Opinion
How Significant Is May 29?
May 29. The date
sounds ordinary, abstract even, to worth anybody’s attention, let alone sweat. Afterall, what is in a date? Nothing perhaps. Date is quite an ordinary English word, or better still a mere number on the Iunar calendar.
But in truth, date is more than an ordinary word or number in the life of a man. Life has no meaning without a date. Life, like a convenient milestone, runs on a date; the same way the twelve calendar months are punctuated by dates. There is nothing a man does that is not marked by date. There is a date for birth and a date for death. There is a date for joy and a date for sorrow. There is a date to assume office and a date to disengage. The whole life cycle of a man runs on a date.
Most times, we set the date for ourselves for what we want to do, as in getting married. Once a date is set, it becomes a social contract, more or less a bond that must be fulfilled. But sometimes, the dates are deflated by some intervening variables. In other words, no date is certain. The only date that is sure is the day of death marked for us on the calendar, by the mysterious hand, without our knowledge, let alone our approval.

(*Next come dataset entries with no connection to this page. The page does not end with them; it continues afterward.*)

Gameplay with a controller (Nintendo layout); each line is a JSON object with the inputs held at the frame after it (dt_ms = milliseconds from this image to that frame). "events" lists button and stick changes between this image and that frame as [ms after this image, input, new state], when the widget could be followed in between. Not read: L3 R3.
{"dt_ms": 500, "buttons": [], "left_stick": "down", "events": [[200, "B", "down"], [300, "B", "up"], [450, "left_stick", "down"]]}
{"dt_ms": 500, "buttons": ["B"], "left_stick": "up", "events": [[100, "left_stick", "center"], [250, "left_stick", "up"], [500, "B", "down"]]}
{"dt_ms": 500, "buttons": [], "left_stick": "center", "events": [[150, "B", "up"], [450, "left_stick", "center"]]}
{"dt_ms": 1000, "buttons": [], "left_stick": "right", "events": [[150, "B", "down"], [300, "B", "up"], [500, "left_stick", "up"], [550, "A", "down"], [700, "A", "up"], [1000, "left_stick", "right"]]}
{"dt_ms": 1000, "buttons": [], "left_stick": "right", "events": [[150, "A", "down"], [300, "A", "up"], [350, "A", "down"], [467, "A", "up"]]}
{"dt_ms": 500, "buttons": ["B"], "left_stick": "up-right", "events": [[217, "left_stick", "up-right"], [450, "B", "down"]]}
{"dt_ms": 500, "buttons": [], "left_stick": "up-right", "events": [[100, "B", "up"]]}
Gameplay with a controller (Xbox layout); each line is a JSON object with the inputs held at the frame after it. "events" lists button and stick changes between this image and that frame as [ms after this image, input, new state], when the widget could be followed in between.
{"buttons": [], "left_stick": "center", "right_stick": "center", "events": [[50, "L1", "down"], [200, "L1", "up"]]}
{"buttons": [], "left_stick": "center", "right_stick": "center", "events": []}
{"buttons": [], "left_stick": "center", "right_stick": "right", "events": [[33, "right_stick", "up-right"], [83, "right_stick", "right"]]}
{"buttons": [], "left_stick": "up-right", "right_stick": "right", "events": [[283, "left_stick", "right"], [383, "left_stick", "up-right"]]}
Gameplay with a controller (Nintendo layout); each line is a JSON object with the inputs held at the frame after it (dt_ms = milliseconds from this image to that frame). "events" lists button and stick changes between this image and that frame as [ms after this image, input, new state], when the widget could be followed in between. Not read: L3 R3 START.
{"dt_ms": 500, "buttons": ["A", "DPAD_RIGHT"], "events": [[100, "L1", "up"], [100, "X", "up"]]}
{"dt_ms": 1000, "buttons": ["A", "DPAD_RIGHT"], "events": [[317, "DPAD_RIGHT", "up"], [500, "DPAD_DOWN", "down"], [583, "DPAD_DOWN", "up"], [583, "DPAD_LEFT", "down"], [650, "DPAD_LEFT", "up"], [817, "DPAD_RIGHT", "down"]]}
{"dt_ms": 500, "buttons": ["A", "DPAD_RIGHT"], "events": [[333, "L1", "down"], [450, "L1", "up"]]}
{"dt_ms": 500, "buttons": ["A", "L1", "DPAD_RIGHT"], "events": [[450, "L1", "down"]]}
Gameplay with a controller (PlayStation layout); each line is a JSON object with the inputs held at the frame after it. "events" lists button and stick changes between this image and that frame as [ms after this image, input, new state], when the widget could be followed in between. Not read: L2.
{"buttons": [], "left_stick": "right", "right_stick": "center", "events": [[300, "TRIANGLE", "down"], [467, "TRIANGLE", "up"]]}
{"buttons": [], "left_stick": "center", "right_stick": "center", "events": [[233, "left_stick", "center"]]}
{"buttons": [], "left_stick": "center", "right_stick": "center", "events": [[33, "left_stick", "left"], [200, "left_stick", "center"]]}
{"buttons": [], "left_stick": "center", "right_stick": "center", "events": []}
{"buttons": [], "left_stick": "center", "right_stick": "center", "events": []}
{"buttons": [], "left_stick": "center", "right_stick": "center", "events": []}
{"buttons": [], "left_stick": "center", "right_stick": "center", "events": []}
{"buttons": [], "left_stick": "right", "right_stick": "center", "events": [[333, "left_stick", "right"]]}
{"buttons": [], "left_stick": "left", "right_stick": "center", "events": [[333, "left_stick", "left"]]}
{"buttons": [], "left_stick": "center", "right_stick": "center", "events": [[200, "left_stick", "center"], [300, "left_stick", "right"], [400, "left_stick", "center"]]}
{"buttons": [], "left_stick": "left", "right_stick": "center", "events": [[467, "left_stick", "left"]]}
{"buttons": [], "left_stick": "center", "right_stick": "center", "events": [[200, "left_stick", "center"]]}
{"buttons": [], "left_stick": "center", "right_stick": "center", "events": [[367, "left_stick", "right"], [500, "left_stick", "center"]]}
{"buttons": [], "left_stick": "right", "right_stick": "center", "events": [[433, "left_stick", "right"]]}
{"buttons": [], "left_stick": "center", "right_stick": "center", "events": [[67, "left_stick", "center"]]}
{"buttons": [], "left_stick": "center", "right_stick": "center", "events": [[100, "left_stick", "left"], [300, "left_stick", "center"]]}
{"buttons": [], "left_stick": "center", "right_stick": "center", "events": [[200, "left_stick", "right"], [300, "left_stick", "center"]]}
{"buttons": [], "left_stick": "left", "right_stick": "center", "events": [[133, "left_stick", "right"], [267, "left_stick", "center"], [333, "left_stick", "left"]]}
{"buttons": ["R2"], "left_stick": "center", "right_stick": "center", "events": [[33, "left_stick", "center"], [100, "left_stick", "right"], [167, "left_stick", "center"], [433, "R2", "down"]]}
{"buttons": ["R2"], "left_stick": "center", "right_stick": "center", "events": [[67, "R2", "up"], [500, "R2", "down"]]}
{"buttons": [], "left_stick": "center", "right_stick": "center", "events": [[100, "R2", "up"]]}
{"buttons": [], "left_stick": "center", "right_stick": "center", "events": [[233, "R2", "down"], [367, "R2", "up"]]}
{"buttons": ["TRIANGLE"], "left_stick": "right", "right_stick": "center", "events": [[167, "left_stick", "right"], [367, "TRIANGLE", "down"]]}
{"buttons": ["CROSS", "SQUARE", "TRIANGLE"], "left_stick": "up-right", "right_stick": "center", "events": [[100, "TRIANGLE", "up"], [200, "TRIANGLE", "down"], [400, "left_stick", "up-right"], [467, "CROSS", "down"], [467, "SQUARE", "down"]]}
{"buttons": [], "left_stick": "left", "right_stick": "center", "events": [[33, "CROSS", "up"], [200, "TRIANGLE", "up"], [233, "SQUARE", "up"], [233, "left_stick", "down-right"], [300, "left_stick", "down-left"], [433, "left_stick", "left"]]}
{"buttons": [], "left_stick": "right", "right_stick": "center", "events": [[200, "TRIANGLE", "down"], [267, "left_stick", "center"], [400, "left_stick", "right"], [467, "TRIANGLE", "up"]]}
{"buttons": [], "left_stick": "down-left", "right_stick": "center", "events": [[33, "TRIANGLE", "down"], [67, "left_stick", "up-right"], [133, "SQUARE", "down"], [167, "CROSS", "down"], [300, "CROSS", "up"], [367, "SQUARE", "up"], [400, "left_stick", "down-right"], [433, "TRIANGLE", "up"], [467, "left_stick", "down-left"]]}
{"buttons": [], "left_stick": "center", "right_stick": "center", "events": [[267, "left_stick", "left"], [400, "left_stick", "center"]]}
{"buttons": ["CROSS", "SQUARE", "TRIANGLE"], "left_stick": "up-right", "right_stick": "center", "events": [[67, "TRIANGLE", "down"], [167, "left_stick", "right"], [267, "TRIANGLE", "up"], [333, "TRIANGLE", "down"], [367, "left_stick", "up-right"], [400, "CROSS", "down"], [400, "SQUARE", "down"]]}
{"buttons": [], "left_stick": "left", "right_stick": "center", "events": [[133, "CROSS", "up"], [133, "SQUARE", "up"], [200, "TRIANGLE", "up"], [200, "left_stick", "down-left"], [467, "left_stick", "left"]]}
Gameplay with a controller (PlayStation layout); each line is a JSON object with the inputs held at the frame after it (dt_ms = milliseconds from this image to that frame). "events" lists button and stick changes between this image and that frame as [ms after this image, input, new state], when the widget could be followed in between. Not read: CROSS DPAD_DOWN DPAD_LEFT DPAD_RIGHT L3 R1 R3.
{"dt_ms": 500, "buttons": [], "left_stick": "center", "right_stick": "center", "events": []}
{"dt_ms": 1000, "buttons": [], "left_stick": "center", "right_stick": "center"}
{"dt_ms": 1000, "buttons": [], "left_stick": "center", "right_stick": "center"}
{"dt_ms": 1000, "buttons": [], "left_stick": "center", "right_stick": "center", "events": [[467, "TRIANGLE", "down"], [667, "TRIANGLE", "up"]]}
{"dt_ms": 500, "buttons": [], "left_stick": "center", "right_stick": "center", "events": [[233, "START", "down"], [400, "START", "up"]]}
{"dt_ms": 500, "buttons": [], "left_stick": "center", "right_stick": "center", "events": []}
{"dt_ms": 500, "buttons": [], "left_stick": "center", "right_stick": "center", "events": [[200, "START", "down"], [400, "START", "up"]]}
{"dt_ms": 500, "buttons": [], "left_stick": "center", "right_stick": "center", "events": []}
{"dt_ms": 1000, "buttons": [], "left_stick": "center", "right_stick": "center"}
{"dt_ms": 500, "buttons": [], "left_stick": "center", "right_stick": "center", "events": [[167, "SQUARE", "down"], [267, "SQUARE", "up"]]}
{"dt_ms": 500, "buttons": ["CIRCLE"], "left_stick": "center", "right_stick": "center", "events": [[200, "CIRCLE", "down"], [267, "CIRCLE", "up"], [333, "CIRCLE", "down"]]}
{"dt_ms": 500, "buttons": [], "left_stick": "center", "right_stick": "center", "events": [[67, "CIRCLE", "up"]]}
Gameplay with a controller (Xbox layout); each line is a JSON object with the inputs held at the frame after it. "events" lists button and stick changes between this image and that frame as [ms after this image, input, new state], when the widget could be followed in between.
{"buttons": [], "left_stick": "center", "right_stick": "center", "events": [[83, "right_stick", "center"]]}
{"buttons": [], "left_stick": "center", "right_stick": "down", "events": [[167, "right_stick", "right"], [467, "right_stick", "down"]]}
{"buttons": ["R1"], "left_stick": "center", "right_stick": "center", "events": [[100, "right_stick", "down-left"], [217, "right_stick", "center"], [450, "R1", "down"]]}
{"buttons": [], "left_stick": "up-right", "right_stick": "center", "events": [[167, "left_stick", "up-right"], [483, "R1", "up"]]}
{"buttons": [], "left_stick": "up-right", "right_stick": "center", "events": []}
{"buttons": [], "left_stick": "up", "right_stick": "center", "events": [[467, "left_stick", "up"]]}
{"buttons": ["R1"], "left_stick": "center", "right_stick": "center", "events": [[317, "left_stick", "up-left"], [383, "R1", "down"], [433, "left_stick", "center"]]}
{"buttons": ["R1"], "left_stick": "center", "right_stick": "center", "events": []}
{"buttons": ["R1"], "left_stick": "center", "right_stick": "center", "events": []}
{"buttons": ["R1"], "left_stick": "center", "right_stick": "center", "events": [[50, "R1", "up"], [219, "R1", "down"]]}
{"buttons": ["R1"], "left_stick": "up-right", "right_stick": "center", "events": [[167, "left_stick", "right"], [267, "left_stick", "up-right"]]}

Take for instance January 2, 1993, a date the Ibrahim Badamasi Babangida military junta first set for its disengagement from power. Then, the hope of having a democratically elected civilian government was high. But along the line, something went wrong, and the best plan made by man became a nullity. Then, we moved to August 27, 1993.
Again, hope – that ultimate elixir began to rise. Just as IBB was planning his exit, Nigerians too, especially the supposed major beneficiary of that date, Late M.K.O. Abiola, were anxious to see the date come to reality. August 27, 1993 therefore became a signpost every Nigerian watched with bated breath.
For the umpteenth time, the date was punctuated by the intervening variables, making the hope of having a democratic elected government on that date a forlorn one, once again.
From August 27, 1993, we shifted towards May 29, 1999.
Given the cloud of political uncertainty, May 29, 1999 looked like a date that would never come. But when eventually the date came with its ultimate fulfillment, Nigerians could not hold their joy. They rolled out drums to welcome the dawn of a new beginning. Since then, May 29 has become an epoch in the political history of Nigeria.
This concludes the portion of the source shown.